I for one cannot imagine why I would spend hundreds of dollars so a device can annoy me with yet more notifications. I certainly don’t need to have my work/flow/conversation/meeting/meditation/relaxation interrupted with news about people I don’t know in places I’m not. That crap can wait until I’m ready to lean back and browse the headlines. That’s what Feedly and Flipboard are for.

I see articles of other app developers eagerly working to get out their own Watch versions and/or extensions of their apps.

That’s great! But … no thanks.

Photo of old-style doorbell mechanism, with a large tarnished bell, and metal striker connected to electrical coils
“DoorBell 001” by HNH - Own work. Licensed under CC BY-SA 3.0 via Wikimedia Commons.

I don’t want more, streamlined, easy-to-access notifications. I don’t want yet more interruptions to pull me out of what I’m doing.

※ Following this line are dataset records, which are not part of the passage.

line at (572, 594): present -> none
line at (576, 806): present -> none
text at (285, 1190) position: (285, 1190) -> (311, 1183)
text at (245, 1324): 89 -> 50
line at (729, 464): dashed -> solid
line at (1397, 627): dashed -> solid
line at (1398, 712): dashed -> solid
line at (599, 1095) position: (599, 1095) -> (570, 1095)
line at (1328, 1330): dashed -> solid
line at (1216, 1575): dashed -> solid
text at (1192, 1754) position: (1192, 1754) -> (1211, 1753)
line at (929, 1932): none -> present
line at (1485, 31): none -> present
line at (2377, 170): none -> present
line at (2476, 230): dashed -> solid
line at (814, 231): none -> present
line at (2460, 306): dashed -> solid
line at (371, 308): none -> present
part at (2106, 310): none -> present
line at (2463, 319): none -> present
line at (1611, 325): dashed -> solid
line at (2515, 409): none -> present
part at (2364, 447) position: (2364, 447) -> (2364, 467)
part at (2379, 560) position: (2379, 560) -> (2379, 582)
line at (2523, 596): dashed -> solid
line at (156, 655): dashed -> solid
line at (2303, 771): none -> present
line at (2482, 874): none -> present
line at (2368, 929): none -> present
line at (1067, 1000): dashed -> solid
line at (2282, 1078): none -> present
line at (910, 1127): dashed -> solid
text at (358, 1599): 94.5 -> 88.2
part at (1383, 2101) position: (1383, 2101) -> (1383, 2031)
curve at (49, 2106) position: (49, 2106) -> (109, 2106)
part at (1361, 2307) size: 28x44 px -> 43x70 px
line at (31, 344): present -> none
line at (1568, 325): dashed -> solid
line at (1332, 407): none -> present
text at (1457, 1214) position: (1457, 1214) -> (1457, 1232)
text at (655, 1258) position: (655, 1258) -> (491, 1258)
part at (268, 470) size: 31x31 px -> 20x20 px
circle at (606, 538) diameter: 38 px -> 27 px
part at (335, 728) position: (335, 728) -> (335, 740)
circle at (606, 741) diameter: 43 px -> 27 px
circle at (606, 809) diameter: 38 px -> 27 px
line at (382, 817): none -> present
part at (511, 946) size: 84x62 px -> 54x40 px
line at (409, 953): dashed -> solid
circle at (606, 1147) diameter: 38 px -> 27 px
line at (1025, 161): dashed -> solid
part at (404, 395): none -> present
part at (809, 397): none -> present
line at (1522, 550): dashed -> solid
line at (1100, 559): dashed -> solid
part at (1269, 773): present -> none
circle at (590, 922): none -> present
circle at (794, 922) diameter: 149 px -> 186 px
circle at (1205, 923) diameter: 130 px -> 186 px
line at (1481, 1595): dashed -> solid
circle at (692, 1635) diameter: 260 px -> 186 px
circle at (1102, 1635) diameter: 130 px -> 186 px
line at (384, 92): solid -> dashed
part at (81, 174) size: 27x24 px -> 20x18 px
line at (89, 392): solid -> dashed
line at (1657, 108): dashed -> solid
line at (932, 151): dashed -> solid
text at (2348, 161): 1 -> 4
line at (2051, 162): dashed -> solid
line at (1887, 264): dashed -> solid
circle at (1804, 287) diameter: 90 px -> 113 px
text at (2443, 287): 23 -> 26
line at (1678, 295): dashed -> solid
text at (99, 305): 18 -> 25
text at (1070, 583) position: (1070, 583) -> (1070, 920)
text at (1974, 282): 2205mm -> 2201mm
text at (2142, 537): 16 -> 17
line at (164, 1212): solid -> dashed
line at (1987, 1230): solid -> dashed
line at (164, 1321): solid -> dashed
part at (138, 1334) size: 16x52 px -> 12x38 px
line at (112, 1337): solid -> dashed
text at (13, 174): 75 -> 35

I want fewer notifications

Right now, I have basically two levels of stuff being pushed at me every day:

  1. the most important stuff that I always want to know about asap (e.g., phone calls from my family); and

  2. all the rest, which on any given day might include things that I may be interested in seeing right away, but not always (e.g., an email from a long-lost friend, a call from someone I’m meeting tomorrow, a text from an acquaintance with whom I chat asynchronously, a server alert requiring attention), intermixed with the general crap I’m inundated with all the time (e.g., outsourcing spammers, newsletters I find myself magically subscribed to, newsletters I actually subscribed to, professional listservs, non-urgent business emails that may or may not require any response, Kickstarter updates, email from developers of apps I’ve downloaded over the past several years, non-urgent server notifications from my own sites, server alerts of all kinds for clients I had eight years ago, political action emails of all stripes, and so on — all of which arrive with the rhetorical fanfare of OMG YOU WANT TO READ THIS NOW!!!).

I’d love to be able to have multiple levels of urgency settings smartly applied to the things that interrupt me.

The phone, with its dozens of apps, each with their own arcane notification settings, does not offer that. The system is too clunky, limited by the simplest of algorithms. Same with email rules.

Maybe, just maybe, something like the Apple Watch can allow me to set up yet another level of urgency filtering, so that I can leave the iPhone in the drawer, thus enabling it to…

Leave me alone and bother me less!

That makes me hopeful and is the #1 reason I’m interested in the Apple Watch. Maybe I hope for too much. But there must be an improvement upon the Monolith of Distraction.